Il Tibet è da sempre considerata una delle aree più inaccessibili al mondo. La sua particolare geografia unita alla potenza della natura, hanno reso molto difficoltoso l’accesso alla regione. Tuttavia sin dai tempi remoti, prima dei moderni treni e aerei e ben prima dell’apertura della Via della Seta, in queste alte montagne passava una strada che non solo univa la Cina al Tibet, ma al tempo stesso collegava il Paese di Mezzo con l’India e tutti i territori a lei circostanti. Questo vero e proprio canale commerciale internazionale della Cina antica aveva il suo punto di partenza nel cuore montano del Sichuan e, estendendosi a sud per oltre 3 mila chilometri, era conosciuta come la “via del té e dei cavalli” .
Questa antica via carovaniera, chiamata in mandarino “Cha Ma Dao”, si componeva di rami i quali, partendo da due regioni differenti della Cina, giungevano entrambe a alla medesima destinazione: Lasha. Il primo tratto partiva dallo Yunnan e dalle sue verdi piantagioni di té per riasalire verso Deqin, per poi entrare nello Xizang; l’altro ramo, invece, iniziava da Ya’An, cuore commerciale del Sichuan, per giungere, dopo 2350 chilometri, sul Tetto del Mondo. Successivamente da Lasha il tè coltivato in Cina prendeva la strada per l’India, Birmania e Nepal.

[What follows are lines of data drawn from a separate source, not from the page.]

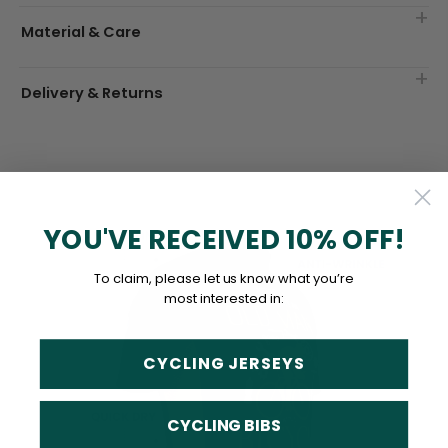
Material & Care
Delivery & Returns
YOU'VE RECEIVED 10% OFF!
To claim, please let us know what you’re
most interested in:
CYCLING JERSEYS
CYCLING BIBS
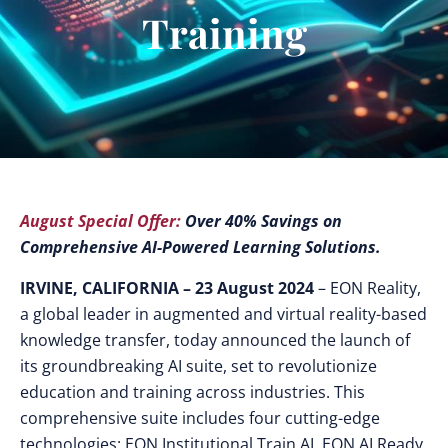
Training
August Special Offer:
Over 40% Savings on
Comprehensive AI-Powered Learning Solutions.
IRVINE, CALIFORNIA – 23 August 2024
– EON Reality,
a global leader in augmented and virtual reality-based
knowledge transfer, today announced the launch of
its groundbreaking AI suite, set to revolutionize
education and training across industries.
This
comprehensive suite includes four cutting-edge
technologies: EON Institutional Train AI, EON AI Ready,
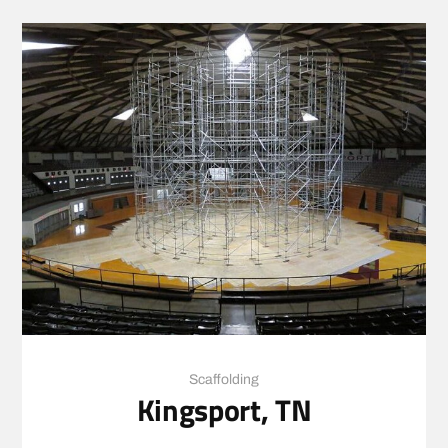
Scaffolding
Kingsport, TN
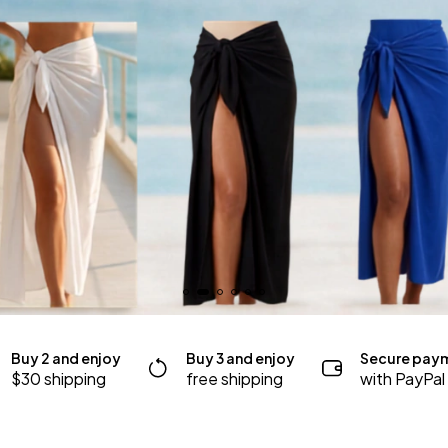
Buy 2 and enjoy
Buy 3 and enjoy
Secure pay
$30 shipping
free shipping
with PayPal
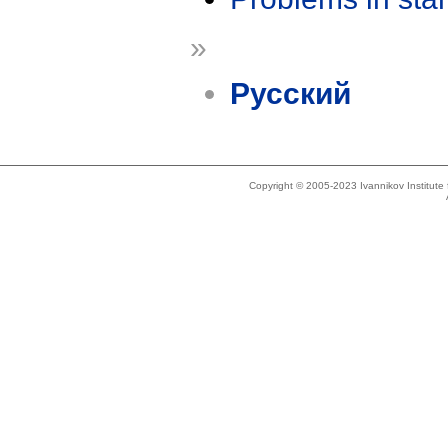
»
Русский
Copyright © 2005-2023 Ivannikov Institut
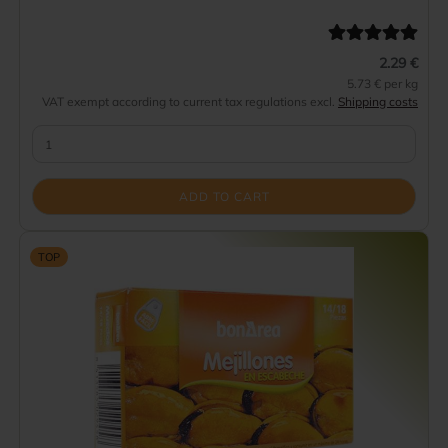
2.29 €
5.73 € per kg
VAT exempt according to current tax regulations excl.
Shipping costs
ADD TO CART
TOP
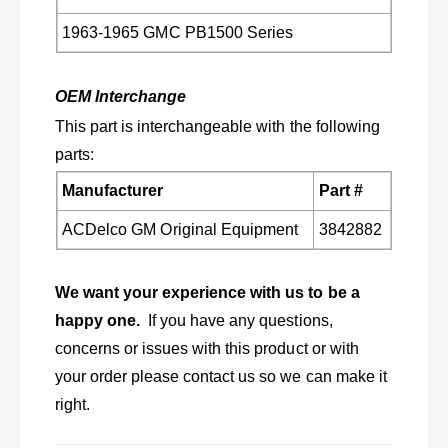
1963-1965 GMC PB1500 Series
OEM Interchange
This part is interchangeable with the following
parts:
Manufacturer
Part #
ACDelco GM Original Equipment
3842882
We want your experience with us to be a
happy one.
If you have any questions,
concerns or issues with this product or with
your order please contact us so we can make it
right.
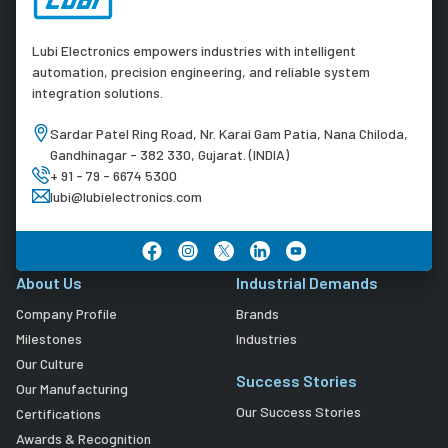
Lubi Electronics empowers industries with intelligent
automation, precision engineering, and reliable system
integration solutions.
Sardar Patel Ring Road, Nr. Karai Gam Patia, Nana Chiloda,
Gandhinagar - 382 330, Gujarat. (INDIA)
+ 91 - 79 - 6674 5300
lubi@lubielectronics.com
About Us
Industrial Demands
Company Profile
Brands
Milestones
Industries
Our Culture
Success Stories
Our Manufacturing
Our Success Stories
Certifications
Awards & Recognition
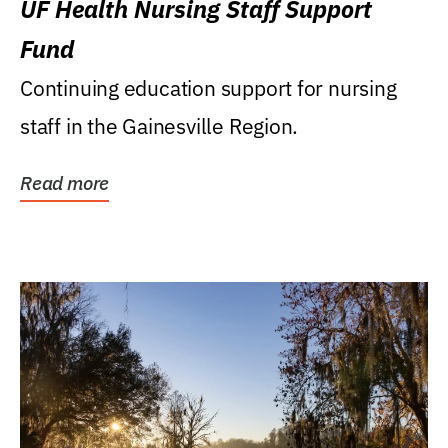
UF Health Nursing Staff Support
Fund
Continuing education support for nursing
staff in the Gainesville Region.
Read more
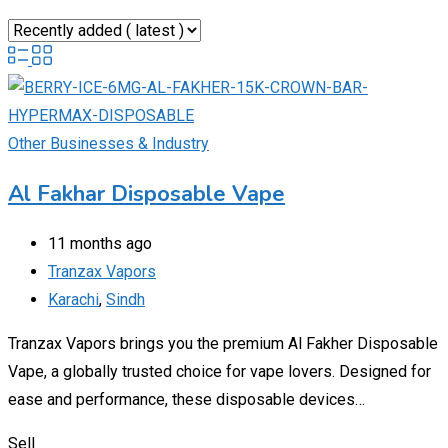
Other Businesses & Industry
Al Fakhar Disposable Vape
11 months ago
Tranzax Vapors
Karachi
,
Sindh
Tranzax Vapors brings you the premium Al Fakher Disposable
Vape, a globally trusted choice for vape lovers. Designed for
ease and performance, these disposable devices…
Sell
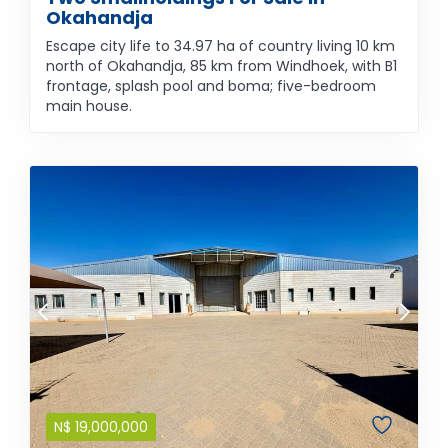
Okahandja
Escape city life to 34.97 ha of country living 10 km
north of Okahandja, 85 km from Windhoek, with B1
frontage, splash pool and boma; five-bedroom
main house.
N$
19,000,000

Leggende narrano che il té sia giunto per la prima volta in Tibet nel 641 d.C. allorquando la mitica principessa Wen Cheng della dinastia Tang fu data in sposa al re tibetano Songtsen Gampo, tuttavia i più recenti reperti archeobotanici trovati in una antica tomba nel distretto di Ngari anticiperebbero la presenza del té in Tibet già al II secolo a.C. . A conferma di ciò sono state anche rinvenute una maschera in oro, ricami cinesi, vasellame in ceramica e sete preziose tutte riconducibili a fattura cinese, inoltre sono state anche trovare traccie di germogli di té riconducibili a una varietà presente nello Yunnan, la stessa rinvenuta in una tomba cinese della dinastia Han risalente a 2.100 anni. Nonostante le perplessità, la letteratura è unanime nel ritenere che la leggendaria “Cha Ma Dao” cominciò ad essere percorsa con assiduità con l’avvento delle dinastie Tang (960 – 1279) e Song (960 – 1279), per prosperare sotto i Ming (1368 – 1644) e l’ultima dinastia dei Qing (1644 – 1912).
Nel mondo antico, dalla Cina alla Grecia passando per Mongolia e Persia, il cavallo non solo è alla base del concetto di potenza ma della sopravvivenza stessa dello Stato. In questo contesto, l’Impero Cinese era un paese agricolo, povero di pascoli e, per ciò, costretto ad importare cavalli piuttosto che addestrarli. Storicamente le popolazioni nomadi tibetane, insieme a quella mongola, avevano – ed hanno tutt’oggi – una grande tradizione nell’allevamento dei cavalli e abilità nelle pratiche legate all’equitazione. Pertanto il té divenne la principale merce di scambio tra la Cina e le popolazioni tibetane tanto che, secondo una tariffa, fissata nel 1074 dal’ “Agenzia del té e dei cavalli del Sichuan” a 60 chili di té pressato equivalevano a un cavallo; nel XIII secolo si barattavano tonnellate di té in cambio di circa 25.000 destrieri all’anno. Quindi gli scambi su questa tratta erano del tutto equi perché sia l’Impero che le popolazioni del Tibet abbisognavano di qualcosa che l’altro possedeva e che potevano essere scambiati: la Cina continentale aveva il tè, l’Altopiano i cavalli. Ai tibetani era quindi garantita una disponibilità di tè praticamente illimitata. Ancora oggi questa bevanda è elemento essenziale per il bilanciamento di una dieta quasi priva di fibre vegetali e al tempo stesso grassa e ricca di carne. La più famosa bevanda tibetana, il “po cha”, un misto di tè, burro di yak e sale, non sarebbe potuto nascere senza questo commercio per la “via della seta meridionale”.
Nella tradizione tibetana, così come il quella cinese, il tè è simbolo di ospitalità, calore domestico, un rito con il quale l’ospite viene accolto vicino al focolare, il centro della vita domestica, e si scongiura la mala sorte. Infine questa calda bevanda divenne un ottimo placebo per combattere le temperature rigidissime che si potevano trovare nei monasteri di alta montagna, pertanto, il rito del tè, divenne anche un momento fondante della vita monastica lamaista quotidiana.